Maddie Leach: Signs and Wonders Shall Appear
7 - 10 October 2010
curated by Chuck Thurow and Bruce E. Phillips
A continuation of the 2010 Art Center exhibition Close Encounters, the Hyde Park Art Center presents Signs and wonders shall appear, a new project by Maddie Leach, celebrating National Apple Month. The New Zealand artist will conclude a yearlong commissioned work focused on the apple trees of the Beaver Archipelago – a small group of islands in northern Lake Michigan. Leach shares her discovery of the island’s unique attributes by way of a specific transaction and call to interested persons. A large painted sign on the Art Center’s garage door facade will announce the arrival of apples from the island and direct passersby to a site where they can receive them.

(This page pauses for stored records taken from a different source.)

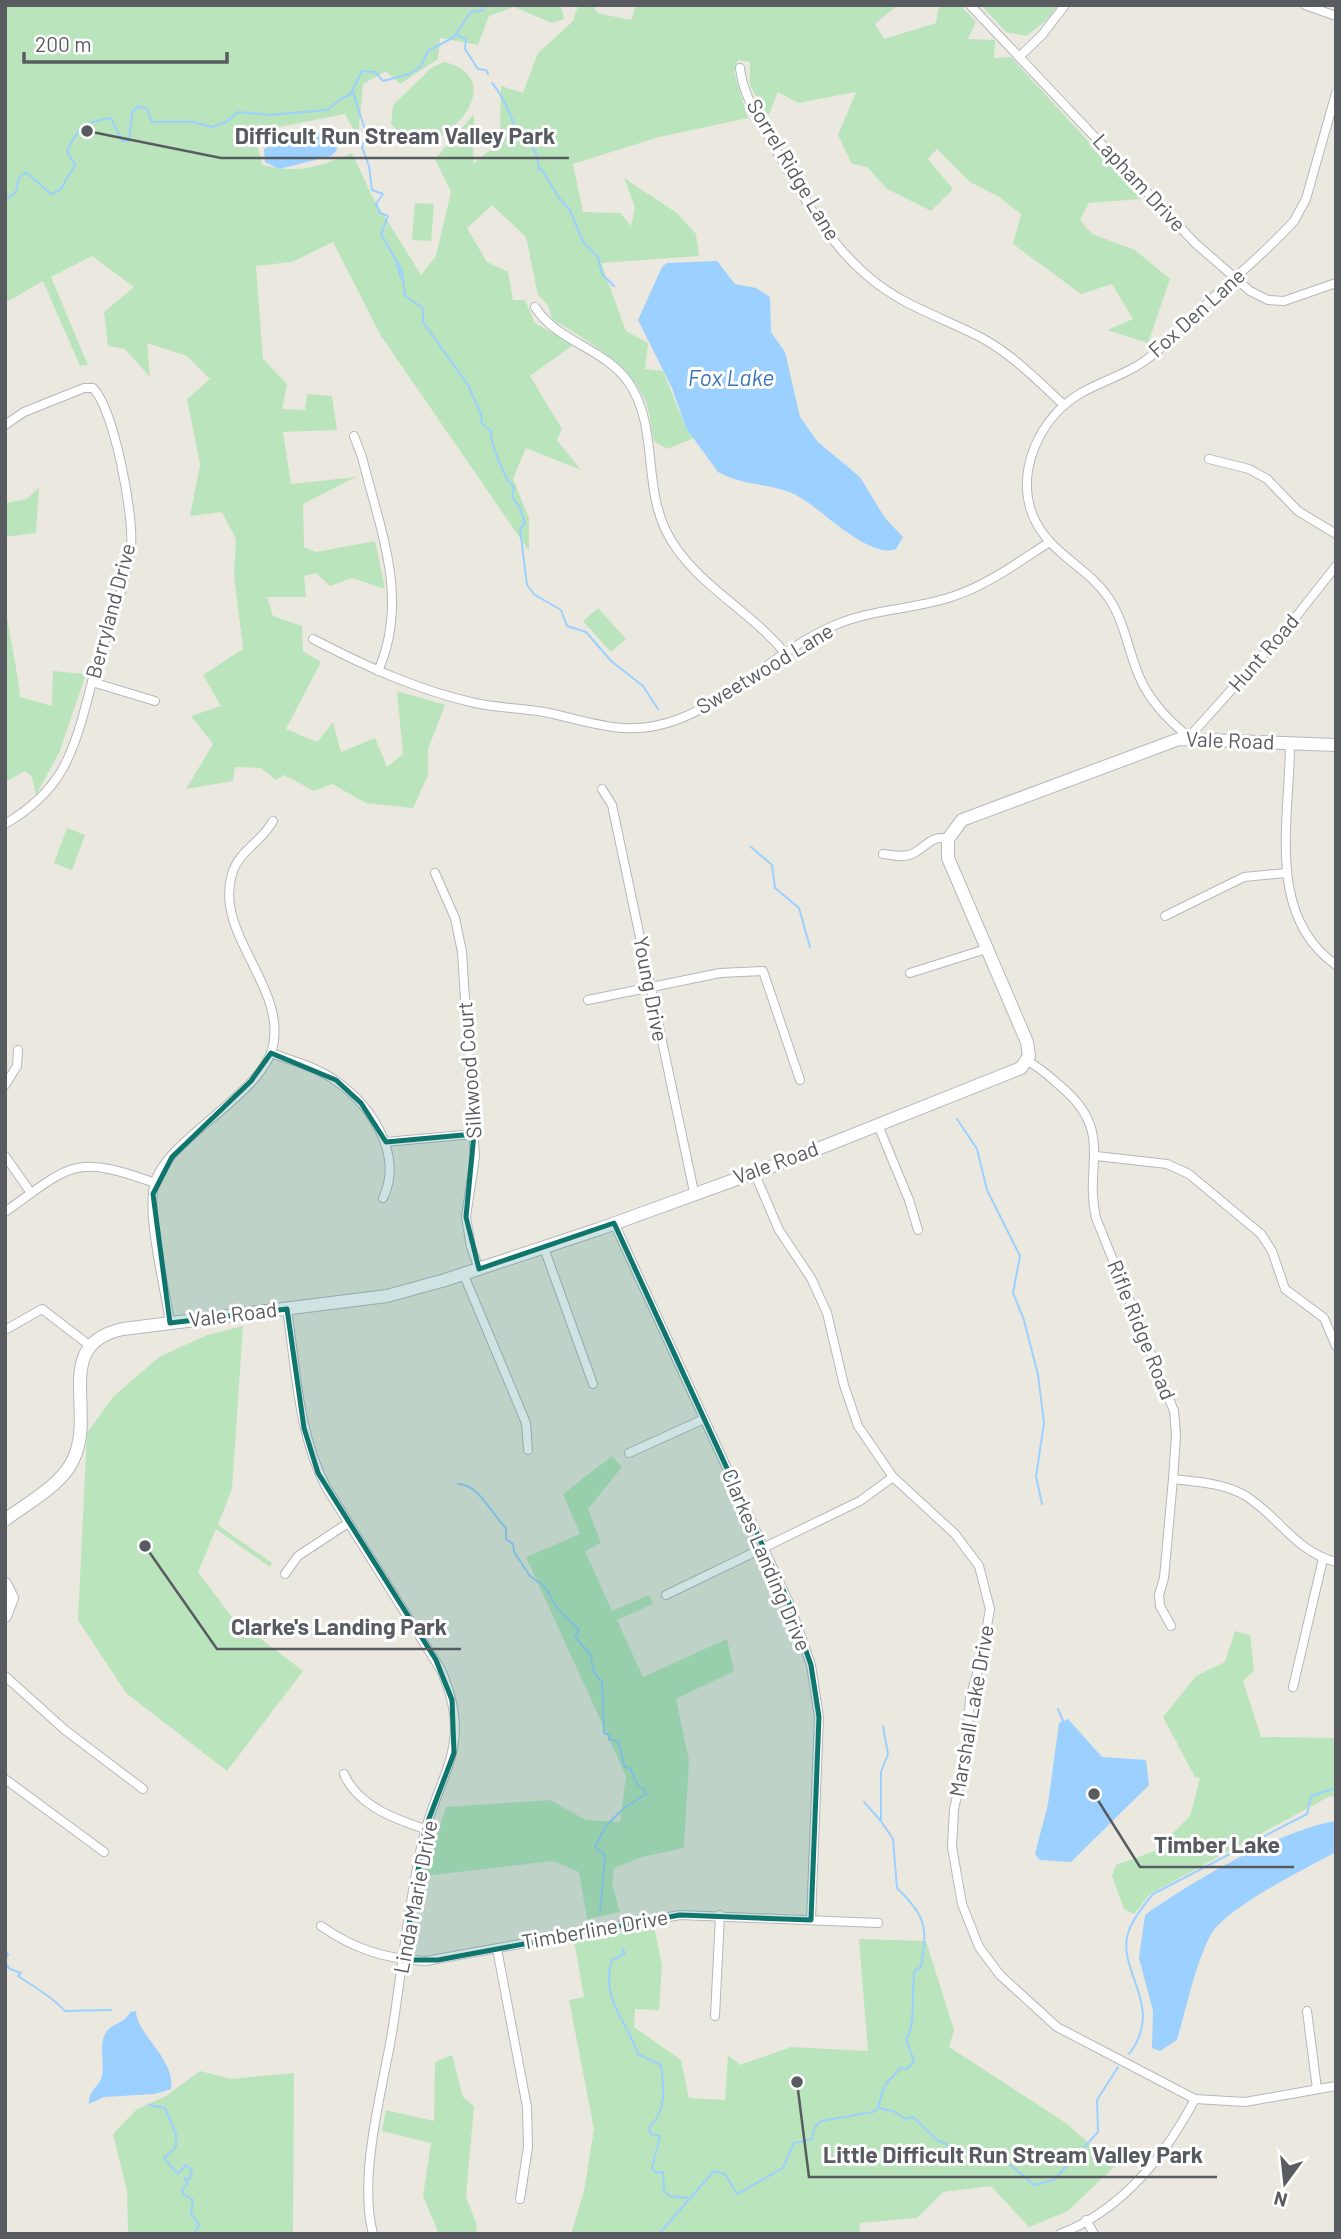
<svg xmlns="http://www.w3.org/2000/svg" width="1341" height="2239" font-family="Barlow,sans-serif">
  <rect width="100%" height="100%" fill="#ebe9df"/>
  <g fill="#bae4bc">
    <path d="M5 5H557L562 8 564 19 552 23 514 7 489 16 478 45 440 38 438 59 400 84 386 71 363 84 358 138 345 114 274 128 257 143 262 165C298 174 319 167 352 153L372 196 421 275 436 256 451 192 435 159 474 114 473 164 500 142 501 86 523 93 538 53 573 21 578 5H593L597 13 631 20 636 5H898L875 24 884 39 936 23 939 5H960L976 22 968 39 995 40 994 58 1011 57 1141 199 1089 203 1080 220 1092 234 1135 250 1170 279 1148 343 1107 330 1133 319 1112 284 1081 294 1013 244 1021 214 999 197 970 182 937 149 928 159 953 189 931 211 887 189 867 167 852 164 838 135 856 92 798 103 778 92 767 119 750 85V62L738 60 734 72 748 118 659 137 573 164 583 212 620 213 631 226 635 207 624 178 677 213 696 234 699 256 601 263 626 331 648 343 645 369 663 371 686 428 694 438 667 449 654 441C651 428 650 414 646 402 630 363 586 340 552 319L548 305 538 295 526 237 492 205 467 228 487 262 508 272 513 300H525L535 323 573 345 530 376 562 429 557 440 581 470 526 448 513 479 529 518V551L381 336 333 242 292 262 256 266 263 359 287 384 282 409 305 410 307 394 332 396 337 430 283 432 291 484 356 477 303 504 304 547 316 552 375 541 385 589 352 578 330 586 316 573 304 576 306 597H267L273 616 302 626 303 651 321 662 286 729 317 742 333 722 341 752 375 738 387 767 403 754 397 691 445 705 428 749V775L413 808 366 803 332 784 314 791 284 775 276 780 261 768 235 767 233 781 186 789 213 744 191 716 221 706 203 675 243 649 234 575 236 539 222 512 190 516 200 465 187 399 210 379 187 356 147 343 150 377 125 349 108 346 104 312 134 287 92 256 51 277 88 365 80 366 43 281 5 303Z"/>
    <path d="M981 5H1058L1047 20 1026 36 1006 32Z"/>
    <path d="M444 62C454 64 461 68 468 75 491 102 437 151 411 145L391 124 393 105 431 68Z"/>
    <path d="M415 203 434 204 431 241 412 240Z"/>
    <path d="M39 487 36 533 5 537V503L27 499Z"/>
    <path d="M5 601C8 633 17 664 20 697L52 706 53 671 86 674 59 753 36 795 32 777 25 771 5 782Z"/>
    <path d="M598 608 626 639 611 652 583 621Z"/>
    <path d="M67 828 85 835 72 870 54 863Z"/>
    <path d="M243 1326 232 1489 218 1525 272 1563 270 1567 216 1529 198 1572 232 1617 303 1671 227 1771 126 1693 78 1620 87 1433 113 1397 159 1357 207 1335Z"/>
    <path d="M612 1456 622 1467 588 1509 601 1543 585 1551 612 1611 649 1595 653 1604 617 1620 643 1677 727 1639 734 1671 676 1699 689 1760 684 1848 642 1857 614 1868 612 1883 620 1912 587 1919 579 1872 553 1861 424 1876 446 1807 550 1800 586 1820 620 1822 626 1776 526 1557 580 1534 563 1494Z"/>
    <path d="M1235 1631 1250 1635 1254 1671 1243 1681 1261 1737 1336 1738V1797L1330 1796 1150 1894 1134 1914 1124 1909 1112 1876 1116 1865 1155 1851 1190 1816 1200 1778 1195 1777 1163 1717 1196 1676 1225 1662Z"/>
    <path d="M654 1926 662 1965 659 2010 635 2009 634 2027 681 2060 689 2098 725 2100 728 2055 740 2065 791 2047 868 2051 859 1939 926 1941 954 2030 949 2047 1066 2123 1115 2166 1068 2211 1029 2227 991 2186 943 2192 917 2218 860 2223 859 2234H571L584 2191 594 2129 569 2000 584 1997 574 1941Z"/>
    <path d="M452 2055 463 2097 474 2106 466 2197 477 2225 476 2234H439L423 2196 431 2143 382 2131 386 2110 434 2121 435 2062Z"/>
    <path d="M200 2071 231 2079 294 2073 293 2234H128L127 2191 113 2134 137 2109 166 2096Z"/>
  </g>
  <g fill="#9bd0ff">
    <path d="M321 132 335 139 337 150 331 156 279 169 265 162 264 149 277 139Z"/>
    <path d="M717 261 735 284 756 288 770 297 771 332 785 352 800 417 818 442 860 477 885 518 903 537 896 549C872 559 826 515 806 501 780 482 746 488 718 472L686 428 672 388 638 320 662 267 667 263Z"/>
    <path d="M1068 1719 1102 1757 1146 1760 1149 1785 1071 1862 1040 1860 1035 1854 1048 1804 1059 1723Z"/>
    <path d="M1336 1821V1852C1305 1869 1226 1907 1210 1936 1194 1968 1187 2006 1177 2040L1160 2051 1152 2048 1153 2011 1139 1958 1145 1915C1193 1881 1277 1831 1336 1821Z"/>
    <path d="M136 2011C136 2034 176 2059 171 2089L155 2094 104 2097 89 2104C88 2092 97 2088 101 2079 106 2065 98 2048 105 2034 111 2023 125 2024 130 2012Z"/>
  </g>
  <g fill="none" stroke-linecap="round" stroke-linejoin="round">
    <g stroke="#9bd0ff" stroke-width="2">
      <path d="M457 35 466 39 465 49 478 69 486 70 488 74"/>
      <path d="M492 83C505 98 510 116 518 132 526 147 537 141 539 169L543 171 559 198 570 210 583 242 598 257 602 274 614 286"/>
      <path d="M353 92 366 133 362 147 369 166 372 190 383 194 376 204 380 213 388 216 381 234 402 271 405 296 423 308V322L468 385 481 414 482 424 491 431C490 442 506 483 514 487L512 497 519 506 525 523 520 529 527 585 535 595 561 610 567 626 586 632 611 661 643 686 658 709"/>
      <path d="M5 200 16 192 19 178 26 172 51 194 60 190 75 165 67 151C77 129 85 121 111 118L122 141H129L132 113 138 106 147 109 152 122H193L212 127 226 122 238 112 269 115 327 110 342 98 350 95 362 71 375 72 383 81 410 74 421 66 428 51 454 37 471 12 483 10 484 5"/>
      <path d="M397 264 401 279"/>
      <path d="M751 847 772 865 775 888 799 908 810 947"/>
      <path d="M957 1119 977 1149 987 1190 1020 1256 1013 1293 1024 1320 1038 1375 1044 1423 1036 1476 1042 1504"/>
      <path d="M458 1484C479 1484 492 1515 506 1528V1539L513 1544 514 1552 530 1576 545 1587 557 1608 579 1630 575 1637 591 1655 593 1671 602 1682 604 1733 609 1735V1740L618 1741 625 1767 630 1768 638 1786 645 1790 646 1794 623 1809 606 1826 595 1847 605 1855 600 1912"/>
      <path d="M1058 1709 1063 1721"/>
      <path d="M864 1802 881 1821"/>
      <path d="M5 1899V1911"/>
      <path d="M622 1948 625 1953 612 1960C600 1999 626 2019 638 2054L661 2065C664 2088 667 2111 649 2128L651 2134 660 2136 652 2168 657 2173 663 2172 664 2191 670 2196 687 2198"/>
      <path d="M5 1949 8 1955 5 1959"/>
      <path d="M5 1963 10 1969 21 1973 18 1976C33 1986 54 1998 65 2011L111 2010"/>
      <path d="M1129 2054C1167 2005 1114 1971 1129 1930 1134 1917 1144 1905 1153 1894L1307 1814 1311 1796 1336 1788"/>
      <path d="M149 2105 165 2108 176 2134V2147L164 2158 178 2174 186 2165 192 2171 190 2179 184 2178 188 2184 182 2189 183 2194 193 2200 191 2213 199 2225 194 2234"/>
      <path d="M878 2108C886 2080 881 2089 901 2068L907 2069 914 2061 906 2039C917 2024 910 1992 915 1970L921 1967C928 1926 926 1917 897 1888L893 1839 881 1821V1772L888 1754 883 1726"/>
      <path d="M659 2234 714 2171 725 2174 737 2194 783 2168 794 2143 812 2139 814 2128 821 2121 873 2112 878 2108 893 2111 906 2119 913 2117 937 2140 991 2164 995 2157 1000 2156 1034 2185 1054 2180 1098 2132 1097 2100 1118 2067"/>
    </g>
    <defs>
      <g id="minor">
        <path d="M970 5 1195 243 1250 291 1268 300 1284 301 1336 283"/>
        <path d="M1305 5 1336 16"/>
        <path d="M1019 57 1042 35 1065 5"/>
        <path d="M740 68C743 99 765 128 779 155 805 200 829 244 870 278 903 306 944 318 982 338 1013 355 1038 381 1064 405"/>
        <path d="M1336 93 1306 199 1294 221C1271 247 1243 270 1217 294 1195 315 1175 337 1151 356 1131 373 1104 380 1081 393 1040 417 1015 471 1033 516 1049 554 1086 565 1108 597 1124 620 1128 650 1139 676 1149 700 1169 721 1189 737L1287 628 1336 566"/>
        <path d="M535 307C557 342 605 348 629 383 658 426 643 484 666 531 692 583 748 608 784 652"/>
        <path d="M5 425 24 412 84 388H93C114 409 134 515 131 546 126 586 109 626 97 664 87 698 80 738 62 770 48 794 29 810 5 824"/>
        <path d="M354 436 362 457C380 530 410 599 378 671"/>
        <path d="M1209 459 1249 469 1267 479 1298 511 1336 534"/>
        <path d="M313 639C365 666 417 690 475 703 498 708 521 708 544 712 594 722 627 739 679 719 736 697 777 650 833 626 871 609 912 610 951 597 986 586 1017 563 1048 543"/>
        <path d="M92 682 155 701"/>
        <path d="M1290 743C1290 818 1265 915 1336 965"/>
        <path d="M602 789 612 805 694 1192"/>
        <path d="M883 854C892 855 903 858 912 854 926 848 931 834 948 839"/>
        <path d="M435 873 455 918 462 952 475 1157 466 1217 471 1247 479 1269"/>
        <path d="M1165 916 1244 877 1286 873"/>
        <path d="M910 973 986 949"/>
        <path d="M588 1000 720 973 763 971 800 1080"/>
        <path d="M271 1053C293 1061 317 1067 336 1081 371 1105 404 1155 383 1198"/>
        <path d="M1027 1061C1042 1068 1053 1080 1066 1091 1113 1134 1084 1166 1096 1218L1174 1411 1176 1435 1173 1479 1164 1578 1159 1595 1160 1606 1171 1626"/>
        <path d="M5 1085 17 1066 18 1050"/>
        <path d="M878 1125 909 1200 918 1230"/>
        <path d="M385 1142 474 1134"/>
        <path d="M5 1156 31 1193"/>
        <path d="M1096 1156 1167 1164 1189 1174 1261 1234 1272 1251 1285 1289 1324 1318 1336 1346"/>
        <path d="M754 1172 779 1230 811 1278 827 1313 844 1385 858 1426 893 1477 955 1534 979 1566 990 1609 981 1660 970 1698 966 1757 954 1809 952 1847 962 1904 979 1947 1000 1975 1057 2027 1195 2099 1245 2102 1336 2086"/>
        <path d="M5 1212C72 1164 74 1154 155 1183"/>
        <path d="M614 1223 790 1605 811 1665 819 1717 811 1920"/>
        <path d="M544 1248 593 1384"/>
        <path d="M463 1273 526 1423 528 1450"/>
        <path d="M287 1309C296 1369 298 1433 326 1487L441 1670C475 1747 438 1773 422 1843 408 1906 402 1970 392 2033 382 2091 358 2177 373 2234"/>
        <path d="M170 1323C165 1286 147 1220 154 1186 163 1140 262 1096 273 1046 286 986 214 934 232 874 239 850 262 842 273 821"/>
        <path d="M5 1330 42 1309 89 1345"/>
        <path d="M629 1453 704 1419"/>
        <path d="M1173 1479C1197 1482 1224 1483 1246 1496 1279 1517 1296 1552 1336 1562"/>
        <path d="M285 1574 298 1556 348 1523"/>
        <path d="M666 1595 860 1501 893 1477"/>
        <path d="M5 1676 65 1730 143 1789"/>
        <path d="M1293 1687 1323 1559"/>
        <path d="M344 1774C358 1806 395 1819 425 1829"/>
        <path d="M5 1779 104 1852"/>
        <path d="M321 1926C354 1949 385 1959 426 1961L680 1915 878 1923"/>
        <path d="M497 1949 527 2107 528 2147 520 2199"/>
        <path d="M1307 2011 1317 2089"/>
        <path d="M715 2016 720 1915"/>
        <path d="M1086 2220 1094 2234"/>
        <path d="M1060 2234C1122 2210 1165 2156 1195 2099"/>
      </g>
      <g id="secondary">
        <path d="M5 1520C27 1503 61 1486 73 1460 97 1412 51 1344 123 1329L387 1296 445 1280 599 1229 795 1158 1021 1068 1029 1056 1027 1042 948 858V839L962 820 1179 739 1336 745"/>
        <path d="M5 1584 12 1598 5 1616"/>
      </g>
    </defs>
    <use href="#minor" stroke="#b5b7bc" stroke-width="10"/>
    <use href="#secondary" stroke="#b5b8be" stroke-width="14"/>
    <use href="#minor" stroke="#fff" stroke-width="8"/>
    <use href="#secondary" stroke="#fff" stroke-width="12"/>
  </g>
  <path fill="#0f766e" fill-opacity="0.2" stroke="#0f766e" stroke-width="5" stroke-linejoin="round" d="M271 1053 336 1080 361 1103 386 1142 474 1134 466 1217 479 1269 614 1223 790 1605 811 1665 819 1717 811 1920 680 1915 438 1960H403L425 1829 454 1753 452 1700 436 1660 318 1473 304 1428 287 1309 170 1323 153 1194 172 1157 251 1081Z"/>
  <g text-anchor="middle" stroke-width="6" stroke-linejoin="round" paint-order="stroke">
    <g font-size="21" fill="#585b60" stroke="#fff">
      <text transform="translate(793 170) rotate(59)" y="7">Sorrel Ridge Lane</text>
      <text transform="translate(1139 183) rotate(47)" y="7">Lapham Drive</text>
      <text transform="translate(1197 313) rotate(-42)" y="7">Fox Den Lane</text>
      <text transform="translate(111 611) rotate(-75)" y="7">Berryland Drive</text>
      <text transform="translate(1264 653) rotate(-49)" y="7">Hunt Road</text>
      <text transform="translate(765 669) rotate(-31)" y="7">Sweetwood Lane</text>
      <text transform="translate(1230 741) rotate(2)" y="7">Vale Road</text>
      <text transform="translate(650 989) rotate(79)" y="7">Young Drive</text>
      <text transform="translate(470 1070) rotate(-94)" y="7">Silkwood Court</text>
      <text transform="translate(776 1163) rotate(-20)" y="7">Vale Road</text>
      <text transform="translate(233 1315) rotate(-7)" y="7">Vale Road</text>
      <text transform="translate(1141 1330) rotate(68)" y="7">Rifle Ridge Road</text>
      <text transform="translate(766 1560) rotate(67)" y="7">Clarkes Landing Drive</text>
      <text transform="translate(972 1711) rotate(-80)" y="7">Marshall Lake Drive</text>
      <text transform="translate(416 1897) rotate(-79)" y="7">Linda Marie Drive</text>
      <text transform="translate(595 1930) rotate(-10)" y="7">Timberline Drive</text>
    </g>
    <g font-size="23" font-style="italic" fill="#3d75b9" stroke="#fff">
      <text x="731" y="386">Fox Lake</text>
    </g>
  </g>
  <path fill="none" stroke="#585b60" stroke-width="2.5" d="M87 131L221 158H569M145 1546L217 1649H461M1094 1794L1140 1867H1294M797 2082L809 2177H1217"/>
  <g fill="#585b60" stroke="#fff" stroke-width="2.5">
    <circle cx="87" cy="131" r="7"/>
    <circle cx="145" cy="1546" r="7"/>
    <circle cx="1094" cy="1794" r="7"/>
    <circle cx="797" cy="2082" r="7"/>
  </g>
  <g font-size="23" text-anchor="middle" font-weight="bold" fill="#585b60" stroke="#fff" stroke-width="6" stroke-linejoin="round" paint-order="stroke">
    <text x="395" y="144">Difficult Run Stream Valley Park</text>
    <text x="339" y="1635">Clarke's Landing Park</text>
    <text x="1217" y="1853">Timber Lake</text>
    <text x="1013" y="2163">Little Difficult Run Stream Valley Park</text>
  </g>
  <rect width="1341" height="2239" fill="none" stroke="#585b60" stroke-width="14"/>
  <g transform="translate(1285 2183) rotate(195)" stroke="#ffffff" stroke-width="5" paint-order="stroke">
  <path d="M0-5L12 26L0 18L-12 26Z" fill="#585b60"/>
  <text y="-10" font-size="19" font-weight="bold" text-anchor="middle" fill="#585b60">N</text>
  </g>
  <path d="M24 52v10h203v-10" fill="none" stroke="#585b60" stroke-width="3.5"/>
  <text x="35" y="52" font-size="21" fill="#585b60" stroke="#ffffff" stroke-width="5" paint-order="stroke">200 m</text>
</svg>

Leach explains her motivation for the project: “I was interested to discover what might be made, or produced, on Beaver Island that could be considered rare, out of reach or covetable; what might elicit or contain particular conceptual qualities of ‘the island’ or of ‘islandness’? And in turn, what could be transported, delivered to, or exchanged with Chicago – and what might these communities have exchanged in the past?” The remote Beaver Archipelago has about 600 year-round inhabitants and a peculiar abundance of apple trees that form part of the legacy of the religious communities who retreated there in the 19th and 20th centuries.
In her work Leach often relies on the viewer becoming a participant in order to complete the piece. She primarily creates site-responsive, long-term projects that are conceptually driven and investigate new thinking on art, sociality and place-based art practice. Leach’s earlier work such as The Ice Rink and The Lilac Ship (2002-04) and Take Me Down To Your Dance Floor (2004) involved installing a functioning ice rink and a dance floor in public art galleries. Close Encounters is an experimental commissioning project initiated by the Hyde Park Art Center and curated by Chuck Thurow and Bruce E. Phillips. It provided eight leading New Zealand and U.S. artists with a series of shared experiences related to the nature of community in a variety of Chicago settings in May 2008. Part I featured works by Daniel du Bern (NZ), Tania Bruguera (US), Juan Angel Chávez (US), Walter Hood (US), Truman Lowe (US), and Wayne Youle (NZ) exhibited at the Hyde Park Art Center from November 2009 until January 2010. The last commission in the series will be a major video work by Lisa Reihana (NZ) in 2011.